On Tuesday, the White House went into full gaslighting mode with some bizarre claims about inflation.

“Inflation is down two-thirds, and we have the lowest annual core inflation since May 2021,” White House Press Secretary Karine Jean-Pierre claimed during the White House press briefing. “Prices fell over the last year for gas milk, eggs, chicken, appliances, and also used cars. Wages are rising faster than prices over the last year since the pandemic, and forecasts broadly expect progress on inflation to continue over the rest of the year.”


Well, that’s news to pretty much everyone outside of the White House. On the same day that Jean-Pierre made this claim, the federal government reported that consumer prices went up again in February. CBS News aptly observed that “inflation remains a persistent thorn in the side of the Federal Reserve and for President Joe Biden’s re-election campaign.”

According to the Bureau of Labor Statistics, in February, prices experienced a 0.4% increase, marking a slight uptick from the previous month’s 0.3%. The government’s report on Tuesday revealed that, compared to the same period 12 months ago, consumer prices surged by 3.2% last month, surpassing January’s annual pace of 3.1%.

CBS News highlighted that, excluding the impact of volatile food and energy prices, so-called “core” prices saw a 0.4% increase from January to February. This aligns with the prior month’s uptick and surpasses the pace considered consistent with the Fed’s 2% target. The closely monitored core inflation, known for offering a more accurate indication of the future inflation trajectory, is of particular significance in assessing the overall state of the economy.

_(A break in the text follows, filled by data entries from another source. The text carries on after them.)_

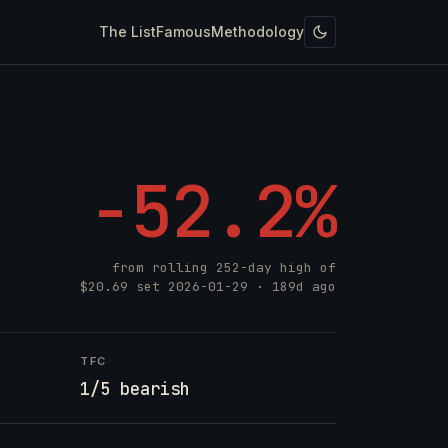
The List
Famous
Methodology
-52.2%
from rolling 252-day high of
$20.69
set
2026-01-29
· 189d ago
TFC
1/5 bearish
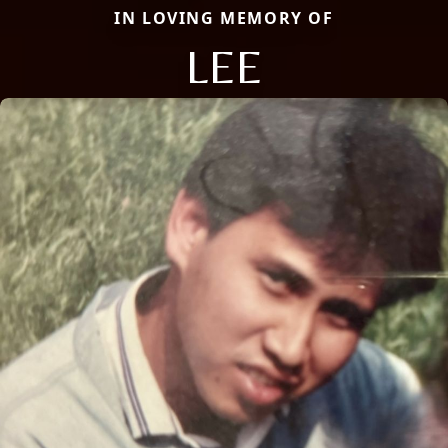
IN LOVING MEMORY OF
LEE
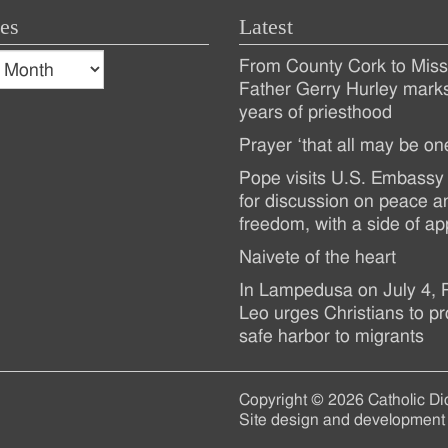
es
Latest
s
From County Cork to Missi
es
Recent
Father Gerry Hurley mark
years of priesthood
Posts
Prayer ‘that all may be on
Pope visits U.S. Embassy 
for discussion on peace a
freedom, with a side of ap
Naivete of the heart
In Lampedusa on July 4,
Leo urges Christians to pr
safe harbor to migrants
Copyright © 2026 Catholic Di
Site design and development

“Like it or not, Biden era spending and stratospheric budget deficits mean that there is nothing his campaign can do to escape blame for the fact that the average person’s standard of living has deteriorated during his term,” Jason Trennert, chairman of Strategas, explains in an article for Fox Business. “We estimate that average working person’s standard of living has deteriorated by about 7% since 2021.” 


Trennert notes that when we look at the costs of food, energy, housing, clothing, insurance, and utilities, which he notes are “the things one must buy to survive and raise a family,” it’s almost impossible for wages and benefits to rise fast enough before the election “to obscure the fact that the working men and women of this country are worse off than they were on inauguration day in 2021.” He calls those the Common Man Consumer Price Index.

Related: Is ‘Bidenomics’ Messaging Officially Dead Now?

“Prices could actually decline to even things out, I guess, but what economists call deflation only takes place that quickly in the presence of an economic catastrophe, and economic catastrophes have been notoriously unkind to incumbents,” he continues. “As it stands now, our Common Man CPI has outpaced the BLS’ headline number for seven consecutive months and 30 of the 35 months since Joe Biden’s inauguration.”

I guess the White House thinks it can convince people that prices are going down and wages are going up just by saying that they are. The administration tried this strategy with its “Bidenomics” messaging, which failed spectacularly. I’m not sure what makes the White House think that telling people to deny what they see with their own eyes and bank accounts is suddenly going to work, but hey, it can try again if it wants. Inflation is still a problem, and it’s not going away.